Bernard Squarcini, au centre de la photo, a été perquisitionné ce vendredi 8 avril. © MaxPPP

Le domicile parisien de Bernard Squarcini a été perquisitionné ce vendredi dans le cadre de trois enquêtes. Il s’agit notamment d’enquêter au sujet des accusations de financement libyen de la campagne électorale en 2007 de Nicolas Sarkozy dont Squarcini est un proche.

"Des juges d'instruction et des policiers de l'Office central de lutte contre la corruption et les infractions financières et fiscales (OCLCIFF) ont procédé à cette perquisition au domicile" de l'ancien patron du renseignement intérieur (DCRI), selon des sources judiciaires.

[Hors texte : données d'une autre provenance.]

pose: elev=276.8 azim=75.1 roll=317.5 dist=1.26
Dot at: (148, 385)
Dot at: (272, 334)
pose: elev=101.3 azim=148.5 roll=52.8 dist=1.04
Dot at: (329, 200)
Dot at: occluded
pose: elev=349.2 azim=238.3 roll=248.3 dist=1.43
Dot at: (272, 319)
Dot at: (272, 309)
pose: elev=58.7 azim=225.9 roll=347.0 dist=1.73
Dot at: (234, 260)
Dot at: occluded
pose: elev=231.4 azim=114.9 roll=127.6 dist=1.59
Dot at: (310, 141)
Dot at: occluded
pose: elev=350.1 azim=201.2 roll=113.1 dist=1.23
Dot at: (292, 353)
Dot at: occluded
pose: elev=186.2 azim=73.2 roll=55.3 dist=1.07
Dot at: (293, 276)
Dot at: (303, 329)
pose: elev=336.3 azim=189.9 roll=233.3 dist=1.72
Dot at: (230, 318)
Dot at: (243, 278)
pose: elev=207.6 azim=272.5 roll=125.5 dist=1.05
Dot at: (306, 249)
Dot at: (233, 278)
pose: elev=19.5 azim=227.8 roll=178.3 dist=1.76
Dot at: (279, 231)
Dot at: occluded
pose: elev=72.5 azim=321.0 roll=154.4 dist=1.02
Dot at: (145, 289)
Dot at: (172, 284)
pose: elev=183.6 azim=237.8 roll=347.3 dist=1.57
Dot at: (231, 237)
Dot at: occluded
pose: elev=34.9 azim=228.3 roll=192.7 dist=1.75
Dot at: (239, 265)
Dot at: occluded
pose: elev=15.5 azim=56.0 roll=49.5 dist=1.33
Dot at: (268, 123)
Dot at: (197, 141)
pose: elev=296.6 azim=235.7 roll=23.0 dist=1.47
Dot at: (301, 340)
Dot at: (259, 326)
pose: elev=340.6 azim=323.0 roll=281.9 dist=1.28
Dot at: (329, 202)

Financement libyen de la campagne de Nicolas Sarkozy

Ces perquisitions ont eu lieu dans le cadre de trois enquêtes différentes. Parmi ces enquêtes, celle concernant le financement libyen de la campagne électorale en 2007 de Nicolas Sarkozy. Depuis avril 2013, des juges enquêtent au sujet de ces accusations formulées, sans preuve, par l'intermédiaire Ziad Takieddine et d'ex-dignitaires libyens quand certains protagonistes ont démenti.

Rendez-vous secret

Pour éclaircir cette affaire, les juges cherchent à obtenir les déclarations de

Bachir Saleh, l'ex-argentier de Mouammar Khadafi aujourd'hui exilé, probablement en Afrique du Sud. L'exil de Bachir Saleh avait débuté en France. Des photos le montrant à Paris peu avant le second tour de la présidentielle de 2012, avaient paru dans la presse. Certains éléments accréditent l’existence d’une rencontre au pied de la Tour Eiffel le 3 mai entre Bachir Saleh, l'homme d'affaires Alexandre Djouhri et Bernard Squarcini.

Claude Guéant a été mis en examen

Après ce rendez-vous secret, Alexandre Djouhri avait contacté une compagnie de jets privés, qui avait affrété le 3 mai un avion pour Niamey. C’est à ce moment que l’on perd la trace en France de Bachir Saleh.

C’est dans cette même enquête que l'ex-secrétaire général de l'Élysée Claude Guéant a été mis en examen début mars. Il est mis en examen pour faux, usage de faux et blanchiment de fraude fiscale en bande organisée. Au sujet de la vente alléguée de deux tableaux flamands pour expliquer un virement de 500.000 euros sur son compte.